═════ RECORDS FOR THE TASK ═════

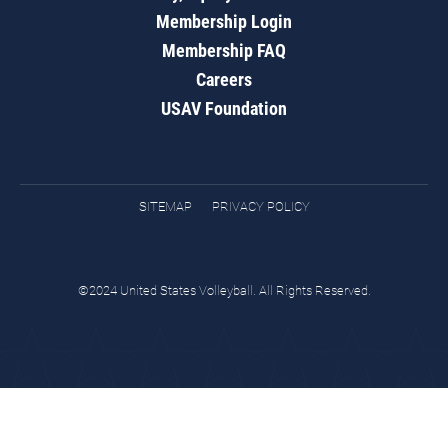
Membership Login
Membership FAQ
Careers
USAV Foundation
SITEMAP
PRIVACY POLICY
©2024 United States Volleyball. All Rights Reserved.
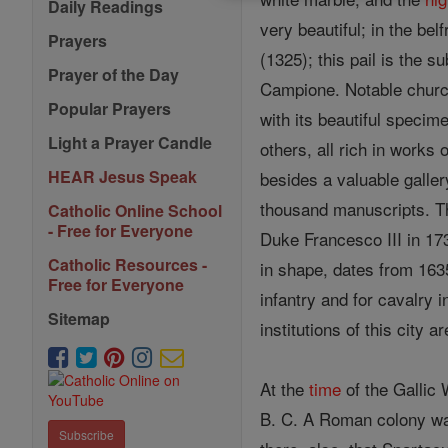
Daily Readings
very beautiful; in the be
Prayers
(1325); this pail is the 
Prayer of the Day
Campione. Notable chur
Popular Prayers
with its beautiful specim
Light a Prayer Candle
others, all rich in works
HEAR Jesus Speak
besides a valuable galler
thousand manuscripts. T
Catholic Online School
- Free for Everyone
Duke Francesco III in 17
Catholic Resources -
in shape, dates from 163
Free for Everyone
infantry and for cavalry i
Sitemap
institutions of this city 
At the
time
of the Gallic
B. C. A Roman colony was
Subscribe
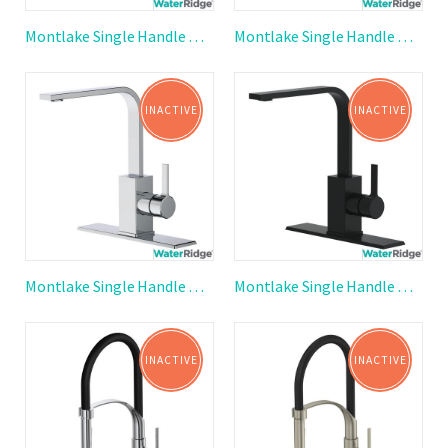
Montlake Single Handle Ribbon Spout Kitchen Faucet
Montlake Single Handle Ribbon Spout Kitchen Faucet
INACTIVE
INACTIVE
Montlake Single Handle Ribbon Spout Kitchen Faucet
Montlake Single Handle Ribbon Spout Kitchen Faucet
INACTIVE
INACTIVE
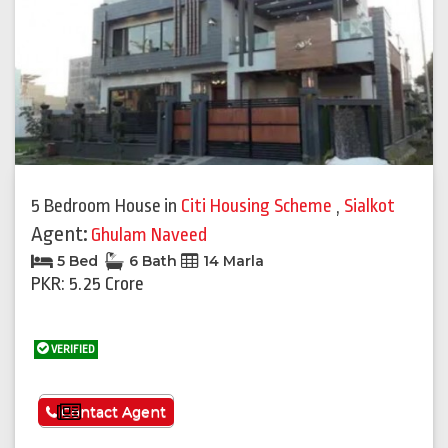
5 Bedroom House
in
Citi Housing Scheme
,
Sialkot
Agent:
Ghulam Naveed
5 Bed
6 Bath
14 Marla
PKR: 5.25 Crore
VERIFIED
See More
Contact Agent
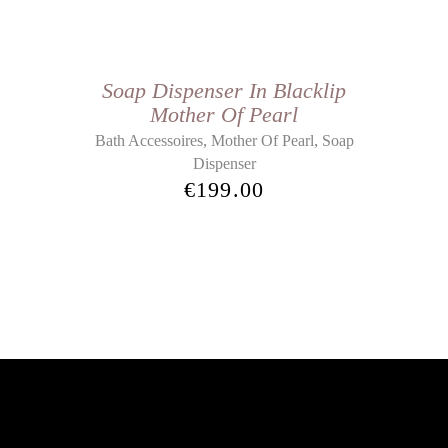
Soap Dispenser In Blacklip
Mother Of Pearl
,
,
Bath Accessoires
Mother Of Pearl
Soap
Dispenser
€
199.00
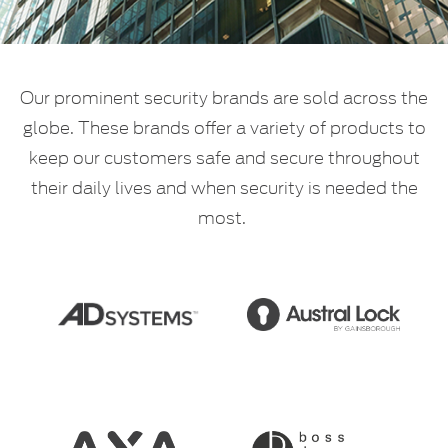
Our prominent security brands are sold across the
globe. These brands offer a variety of products to
keep our customers safe and secure throughout
their daily lives and when security is needed the
most.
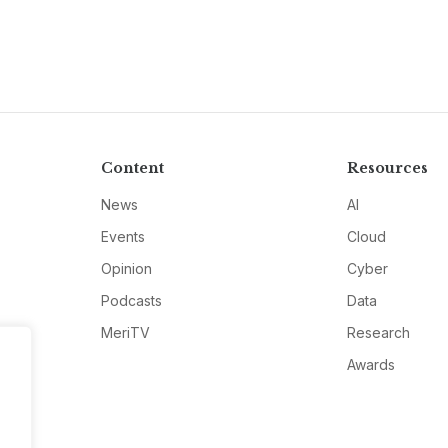
Content
Resources
News
AI
Events
Cloud
Opinion
Cyber
Podcasts
Data
MeriTV
Research
Awards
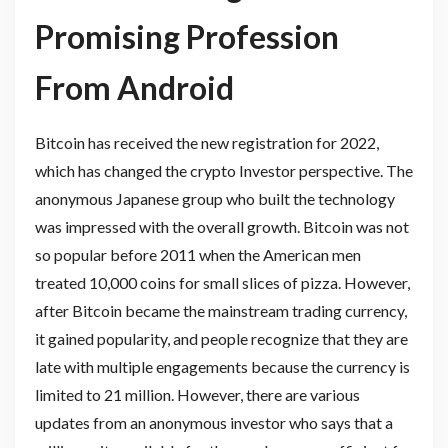
Promising Profession
From Android
Bitcoin has received the new registration for 2022,
which has changed the crypto Investor
perspective. The
anonymous Japanese group who built the technology
was impressed with the overall growth. Bitcoin was not
so popular before 2011 when the American men
treated 10,000 coins for small slices of pizza. However,
after Bitcoin became the mainstream trading currency,
it gained popularity, and people recognize that they are
late with multiple engagements because the currency is
limited to 21 million. However, there are various
updates from an anonymous investor who says that a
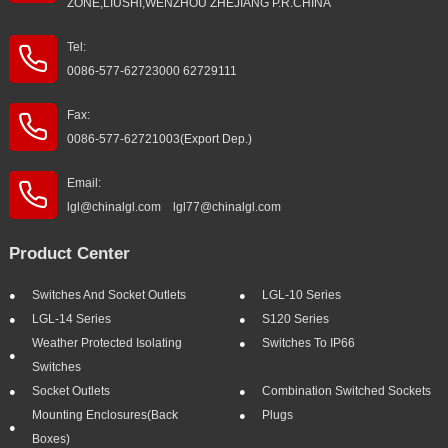
ZONE,LIUSHI,WENZHOU ZHEJIANG P.R.CHINA
Tel:
0086-577-62723000 62729111
Fax:
0086-577-62721003(Export Dep.)
Email:
lgl@chinalgl.com lgl77@chinalgl.com
Product Center
Switches And Socket Outlets
LGL-10 Series
LGL-14 Series
S120 Series
Weather Protected Isolating
Switches To IP66
Switches
Socket Outlets
Combination Switched Sockets
Mounting Enclosures(Back
Plugs
Boxes)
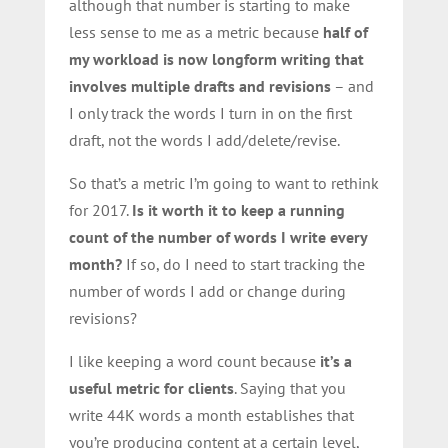
although that number is starting to make
less sense to me as a metric because
half of
my workload is now longform writing that
involves multiple drafts and revisions
– and
I only track the words I turn in on the first
draft, not the words I add/delete/revise.
So that’s a metric I’m going to want to rethink
for 2017.
Is it worth it to keep a running
count of the number of words I write every
month?
If so, do I need to start tracking the
number of words I add or change during
revisions?
I like keeping a word count because
it’s a
useful metric for clients
. Saying that you
write 44K words a month establishes that
you’re producing content at a certain level,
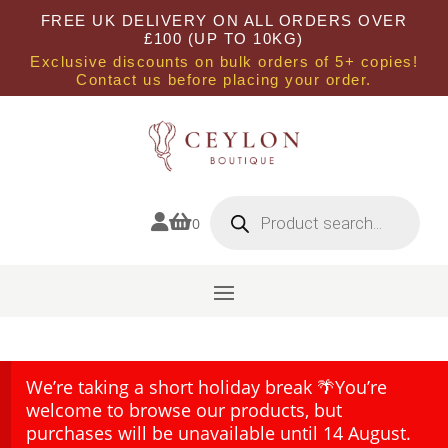
FREE UK DELIVERY ON ALL ORDERS OVER
£100 (UP TO 10KG)
Exclusive discounts on bulk orders of 5+ copies!
Contact us before placing your order.
Products
search


0
We’re taking a short holiday break 🌴You’re
welcome to browse our products, but
purchases will be unavailable until 14 August.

═════

* [WHAT IS BEING ASKED]: Write down exactly what the lines above say, from the line holding "Combination Switched Sockets" through the line holding "Saying that you", and nothing more. Do not copy the pictures.

* [OUTPUT BELOW]:
Combination Switched Sockets
Mounting Enclosures(Back
Plugs
Boxes)
although that number is starting to make
less sense to me as a metric because
half of
my workload is now longform writing that
involves multiple drafts and revisions
– and
I only track the words I turn in on the first
draft, not the words I add/delete/revise.
So that’s a metric I’m going to want to rethink
for 2017.
Is it worth it to keep a running
count of the number of words I write every
month?
If so, do I need to start tracking the
number of words I add or change during
revisions?
I like keeping a word count because
it’s a
useful metric for clients
. Saying that you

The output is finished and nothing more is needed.